Standardisierte Lösungen sind gefordert

Materialforschung und daraus resultierende Innovationen verdeutlichen einen wichtigen Faktor, für eine funktionierende Kreislaufwirtschaft muss Mode neu gedacht werden, und das schließt alle Produktionsschritte ein: Design, Recyclingfähigkeit auch von Zutaten wie Knöpfe und Reißverschlüsse und Bedarfsplanung, um Überproduktion zu vermeiden. Filippa K hat ihre Bedarfsplanung so optimiert, dass die Restposten der letzten Saison um die Hälfte reduziert werden konnten. Frei nach dem Motto: Weniger Sale, weniger Überproduktion. Das ist vor allem für die nahe Zukunft von Belang, denn standardisierte Lösungen beispielsweise für Recycling werden nicht zeitnah bereit stehen. Im ‚The State of Fashion‘-Report 2021 herausgegeben von Business of Fashion und McKinsey haben die Autor:innen *)Libbi Lee und Karl-Hendrik Magnus dem Schlüsselthema Zirkularität ein Kapitel gewidmet. Im Interview mit TM-TextilMitteilungen (02/2021) sagte Libbi Lee: „Ein weit verbreiteter, standardisierter Ansatz für Recycling im großen Maßstab wäre für die Modeindustrie ein entscheidender Schritt. Aber die Vielfalt der Materialien, der Herstellungstechniken und des Produktionsdesigns machen das zu einer größeren Herausforderung als beispielsweise bei Getränkeflaschen oder Plastiktüten. Kollektives Handeln könnte ein Ansatz sein, aber es wird tatsächlich starke Änderungen im Produktdesign und in der Herstellung durch die Marken und Lieferanten erfordern sowie Änderungen im Verhalten der Verbraucher:innen, wie die gezielte Suche nach nachhaltigen Artikeln und die Teilnahme an Rücknahmesystemen.“
Die Zukunftsvision einer nachhaltigen Kreislaufwirtschaft liegt also auf dem Tisch.
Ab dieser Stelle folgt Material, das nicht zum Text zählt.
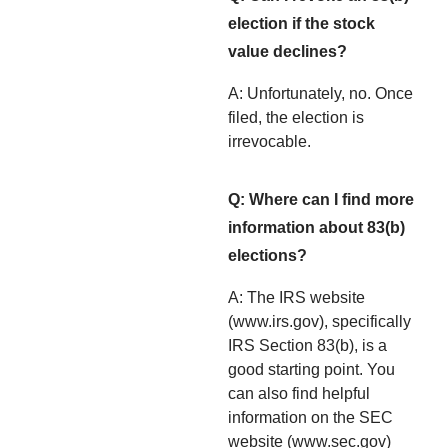
election if the stock
value declines?
A: Unfortunately, no. Once
filed, the election is
irrevocable.
Q: Where can I find more
information about 83(b)
elections?
A: The IRS website
(www.irs.gov), specifically
IRS Section 83(b), is a
good starting point. You
can also find helpful
information on the SEC
website (www.sec.gov)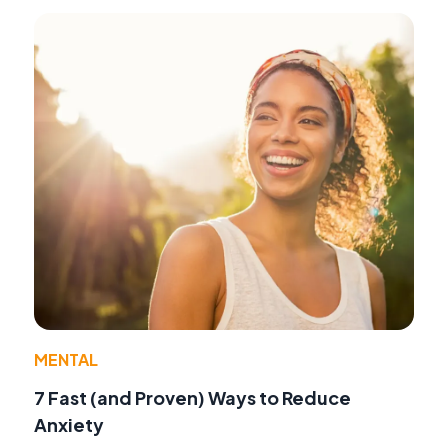
MENTAL
7 Fast (and Proven) Ways to Reduce
Anxiety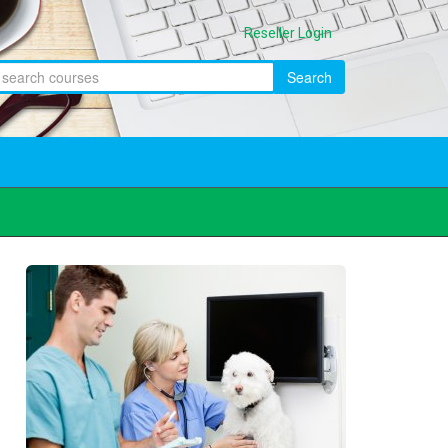
Reseller Login
Search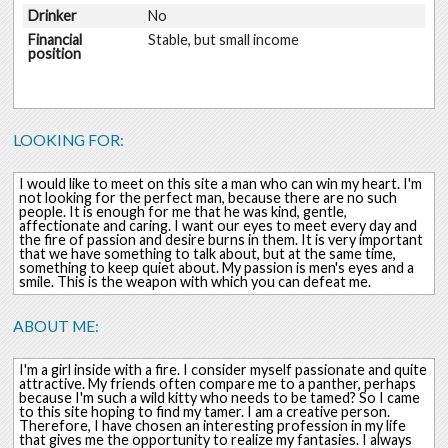
Drinker
No
Financial
Stable, but small income
position
LOOKING FOR:
I would like to meet on this site a man who can win my heart. I'm
not looking for the perfect man, because there are no such
people. It is enough for me that he was kind, gentle,
affectionate and caring. I want our eyes to meet every day and
the fire of passion and desire burns in them. It is very important
that we have something to talk about, but at the same time,
something to keep quiet about. My passion is men's eyes and a
smile. This is the weapon with which you can defeat me.
ABOUT ME:
I'm a girl inside with a fire. I consider myself passionate and quite
attractive. My friends often compare me to a panther, perhaps
because I'm such a wild kitty who needs to be tamed? So I came
to this site hoping to find my tamer. I am a creative person.
Therefore, I have chosen an interesting profession in my life
that gives me the opportunity to realize my fantasies. I always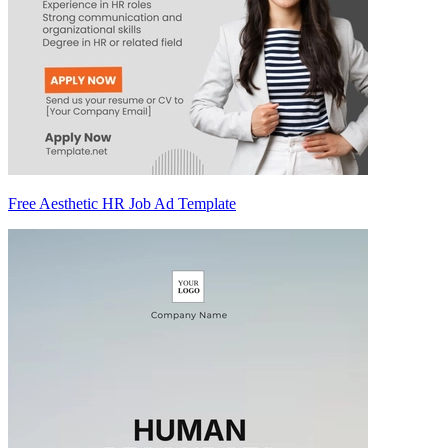
Free Aesthetic HR Job Ad Template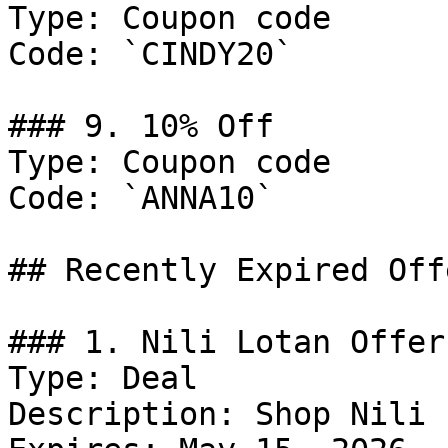
Type: Coupon code

Code: `CINDY20`

### 9. 10% Off

Type: Coupon code

Code: `ANNA10`

## Recently Expired Offe
### 1. Nili Lotan Offer

Type: Deal

Description: Shop Nili 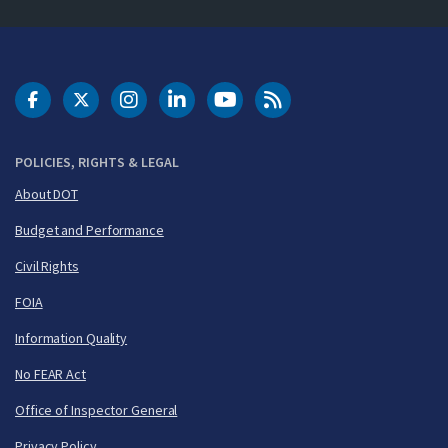
DOT Facebook
DOT Twitter
DOT Instagram
DOT LinkedIn
FAA YouTube
Cleared for Takeoff 
POLICIES, RIGHTS & LEGAL
About DOT
Budget and Performance
Civil Rights
FOIA
Information Quality
No FEAR Act
Office of Inspector General
Privacy Policy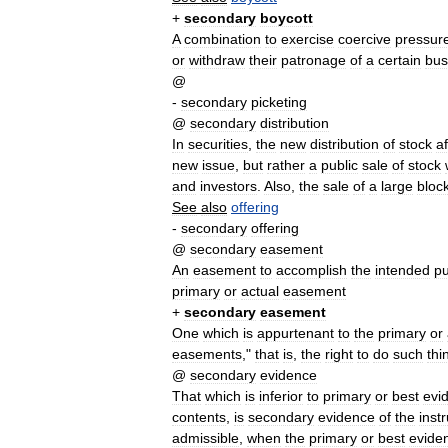
+
secondary
boycott
A
combination
to
exercise
coercive
pressur
or
withdraw
their
patronage
of
a
certain
bus
@
-
secondary
picketing
@
secondary
distribution
In
securities
,
the
new
distribution
of
stock
af
new
issue
,
but
rather
a
public
sale
of
stock
and
investors
.
Also
,
the
sale
of
a
large
bloc
See
also
offering
-
secondary
offering
@
secondary
easement
An
easement
to
accomplish
the
intended
p
primary
or
actual
easement
+
secondary
easement
One
which
is
appurtenant
to
the
primary
or
easements
,"
that
is
,
the
right
to
do
such
thi
@
secondary
evidence
That
which
is
inferior
to
primary
or
best
evi
contents
,
is
secondary
evidence
of
the
inst
admissible
,
when
the
primary
or
best
evide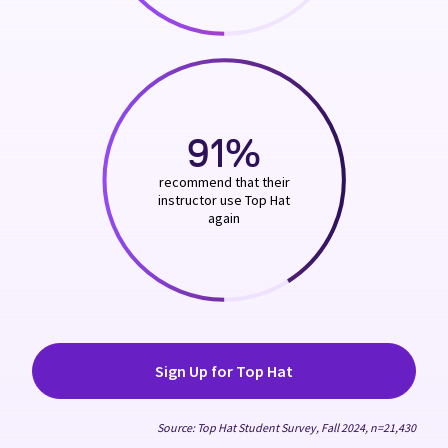
91%
recommend that their
instructor use Top Hat
again
Sign Up for Top Hat
Source: Top Hat Student Survey, Fall 2024, n=21,430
Gesetze helfen, die Umsetzung zu beschleunigen. Ein Umdenken ist dennoch notwendig, damit Zirkularität nicht ein Nischendasein führen muss.

*) Libbi Lee ist Associate Partner bei McKinsey in London.
Karl-Hendrik Magnus ist Seniorpartner und Leiter der Apparel, Fashion & Luxury Group bei McKinsey Deutschland.